Ayant connu les chevaux et les ayant montés à l’âge de 8 ans, Kolia s’était mis à s’occuper des chevaux et commença à apprendre le labourage avec la charrue. Au début, cela sembla plaisant, mais après cela devenait très dur, et ce travail avec les chevaux dans les champs était considéré comme une profession spécialisée dans les fermes.
D’ailleurs voyant cela, Bongars s’était mis lui-même à montrer à Kolia comment il fallait labourer et comment il fallait exploiter la terre, et en général tout l’entretien de la ferme. Cela s’expliquait, car il était le meilleur exploitant agricole dans la région, et avait obtenu le premier prix de l’Indre et Loire.
M. Bongars s’intéressa de plus en plus à Kolia, plus que de Georges. Après avoir constaté ses résultats et ses progrès dans les travaux, il lui augmenta son salaire.
Après plusieurs jours de labourage, Kolia se sentait las et très énervé.
Au cours d’une mauvaise nuit il se réveilla à trois heures du matin au chant du coq, il se mit à penser à son avenir.
Tous ces changements assez brutaux le tourmentaient et le désorientaient. Il se disait, qu’après avoir été instruit et éduqué comme il l’avait été, destiné plutôt à un travail intellectuel, donc moins dur physiquement, il se trouvait là dans une situation tout à fait à l’opposé, et se trouver presque obligé d’être exploité pendant un an.

Une autre pensée s’éveillait en lui, celle qu’il était à l’époque l’héritier de son grandpère, qui possédait des terres et des centaines de chevaux, en plus il était personnellement en rapport avec Alexandre II, après avoir participé avec lui à la campagne de pacification de la Pologne vers 1870.

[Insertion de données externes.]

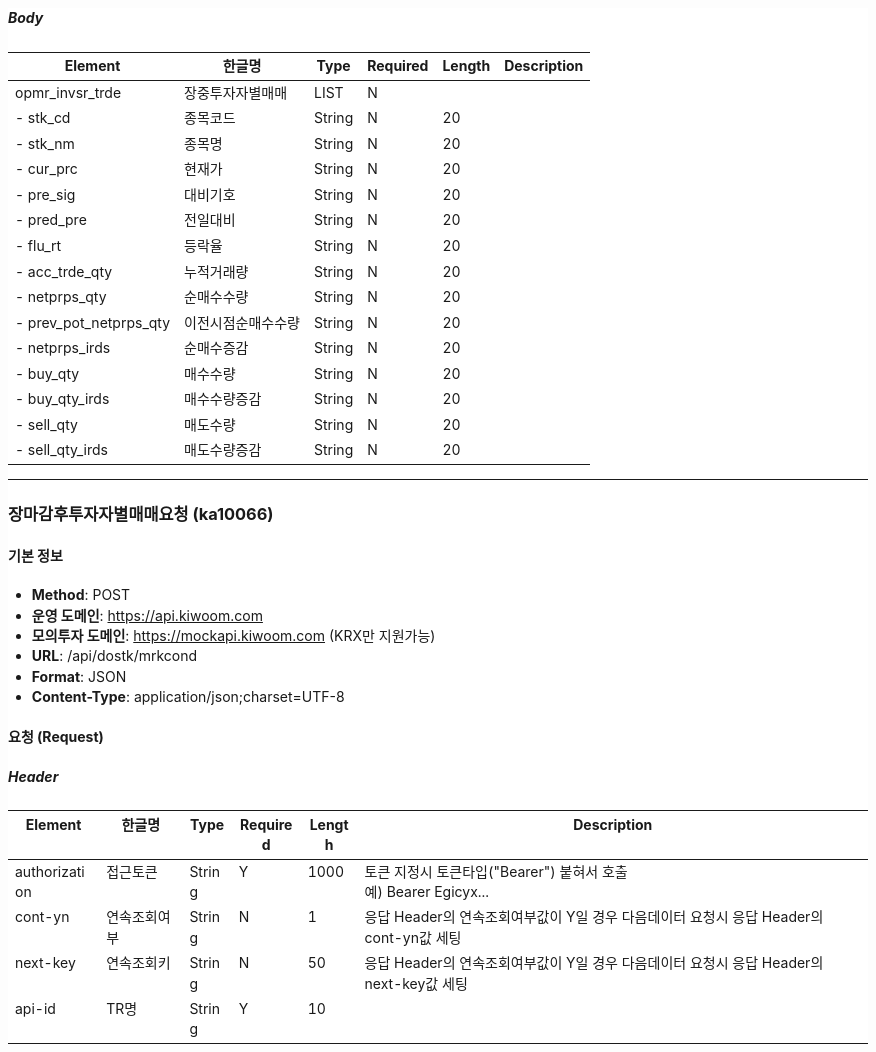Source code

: ##### Body
| Element | 한글명 | Type | Required | Length | Description |
|---------|--------|------|----------|--------|-------------|
| opmr_invsr_trde | 장중투자자별매매 | LIST | N | | |
| - stk_cd | 종목코드 | String | N | 20 | |
| - stk_nm | 종목명 | String | N | 20 | |
| - cur_prc | 현재가 | String | N | 20 | |
| - pre_sig | 대비기호 | String | N | 20 | |
| - pred_pre | 전일대비 | String | N | 20 | |
| - flu_rt | 등락율 | String | N | 20 | |
| - acc_trde_qty | 누적거래량 | String | N | 20 | |
| - netprps_qty | 순매수수량 | String | N | 20 | |
| - prev_pot_netprps_qty | 이전시점순매수수량 | String | N | 20 | |
| - netprps_irds | 순매수증감 | String | N | 20 | |
| - buy_qty | 매수수량 | String | N | 20 | |
| - buy_qty_irds | 매수수량증감 | String | N | 20 | |
| - sell_qty | 매도수량 | String | N | 20 | |
| - sell_qty_irds | 매도수량증감 | String | N | 20 | |

---

### 장마감후투자자별매매요청 (ka10066)

#### 기본 정보
- **Method**: POST
- **운영 도메인**: https://api.kiwoom.com
- **모의투자 도메인**: https://mockapi.kiwoom.com (KRX만 지원가능)
- **URL**: /api/dostk/mrkcond
- **Format**: JSON
- **Content-Type**: application/json;charset=UTF-8

#### 요청 (Request)

##### Header
| Element | 한글명 | Type | Required | Length | Description |
|---------|--------|------|----------|--------|-------------|
| authorization | 접근토큰 | String | Y | 1000 | 토큰 지정시 토큰타입("Bearer") 붙혀서 호출<br/>예) Bearer Egicyx... |
| cont-yn | 연속조회여부 | String | N | 1 | 응답 Header의 연속조회여부값이 Y일 경우 다음데이터 요청시 응답 Header의 cont-yn값 세팅 |
| next-key | 연속조회키 | String | N | 50 | 응답 Header의 연속조회여부값이 Y일 경우 다음데이터 요청시 응답 Header의 next-key값 세팅 |
| api-id | TR명 | String | Y | 10 | |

Tous ces faits réveillaient de multiples pensées chez Kolia et souvent le transportaient moralement très loin, mais malheureusement les réalités étaient très dures, et il se trouvait seul sans aucun secours moral. Il lui fallait dominer la situation en se pliant aux circonstances et aux événements contre lesquels il ne pouvait rien. Il lui fallait lutter courageusement, parfois être gai pour vivre et espérer dans l’avenir. Il avait su s’adapter assez facilement aux travaux de toutes sortes, ceci grâce à son état physique développé lorsqu’il était à l’école.
Le régime de travail à la ferme était assez pénible : réveil à 4h du matin et le coucher à 10h du soir, en faisant une sieste d’une heure après le déjeuner. Ils ne travaillaient pas le dimanche, mais chacun à leur tour, ils étaient obligés de travailler toute la matinée pour nettoyer les écuries et soigner les bêtes. Pour les loisirs, il n’y avait que trois dimanches par mois, aussi lorsque Kolia toucha sa première paie, son premier achat fut une bicyclette pour pouvoir se déplacer plus facilement, car à la campagne les seuls moyens de locomotion étaient, soit le cheval, ou la carriole, ou la bicyclette, ou se déplacer à pied. M. Bongars fut étonné de voir Kolia en possession d’une bicyclette neuve et surtout de savoir qu’il avait dépensé toute sa paie pour cet achat, il aurait préféré que Kolia en achète une d’occasion ou en louer une.